The Shift from Defined Benefits to Defined Contributions

We’ve been talking about asset management—which we’ve classified as the management of corporate and institutional investments—and how its very structure has been changing, largely due to innovative and disruptive technology. The first article on this topic circumscribed the rise of asset management in the latter half of the last century and how it enjoyed a 40-year window of unparalleled growth, disrupted finally by economic upheaval and the upsurge in consumer demand, technology, and especially data.

How the free flow of information and data caused a leveling of the asset management market was laid out in the second article in this series. Where we left our discussion was pointing out that the industry has barbelled, with megalithic asset management firms and tiny boutique firms, which are doing well, squeezing those firms in the middle. We also discussed the shift from alpha to beta returns.

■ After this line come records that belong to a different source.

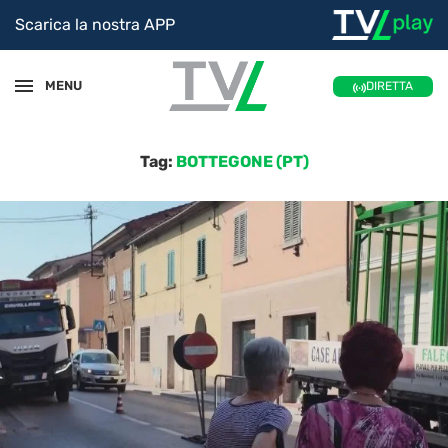
Scarica la nostra APP
MENU
DIRETTA
Tag:
BOTTEGONE (PT)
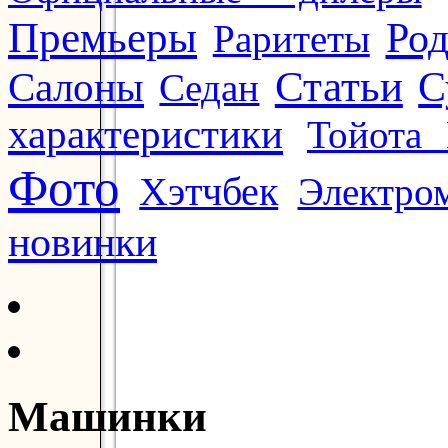
Премьеры
Ро
Раритеты
Статьи
Салоны
С
Седан
характеристики
Тойота 
Фото
Хэтчбек
Электро
новинки
Машинки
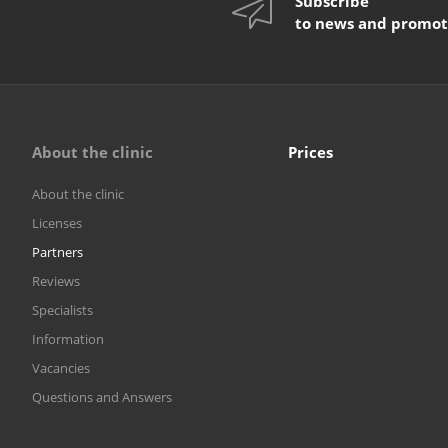
Subscribe
to news and promot
About the clinic
Prices
About the clinic
Licenses
Partners
Reviews
Specialists
Information
Vacancies
Questions and Answers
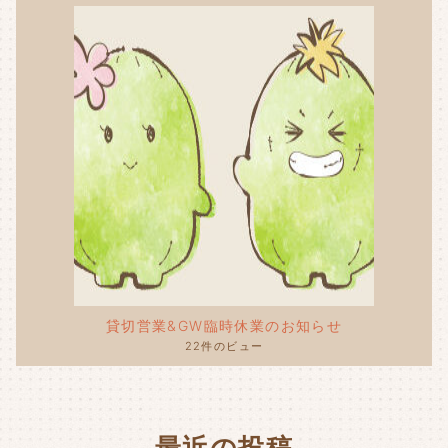
貸切営業&GW臨時休業のお知らせ
22件のビュー
最近の投稿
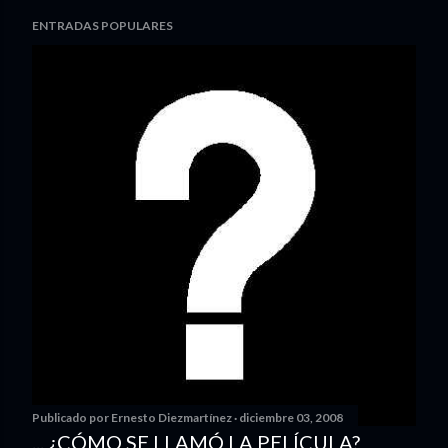
ENTRADAS POPULARES
Publicado por
Ernesto Diezmartínez
diciembre 03, 2008
... ¿CÓMO SE LLAMÓ LA PELÍCULA?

To continue our series, we will turn our attention to another major aspect of corporate and institutional investing: pension funds for company and institutional employees. Here too the industry has experienced massive shifts, from defined benefit pensions toward defined contribution pensions. While much has been written in protest against this change in the U.K., decrying companies that, “through their own greed, selfishness and regulatory incompetence have systematically raided workers’ employer’s defined benefit pension funds,” a similar trend has been playing out in the U.S. over the past 20 years.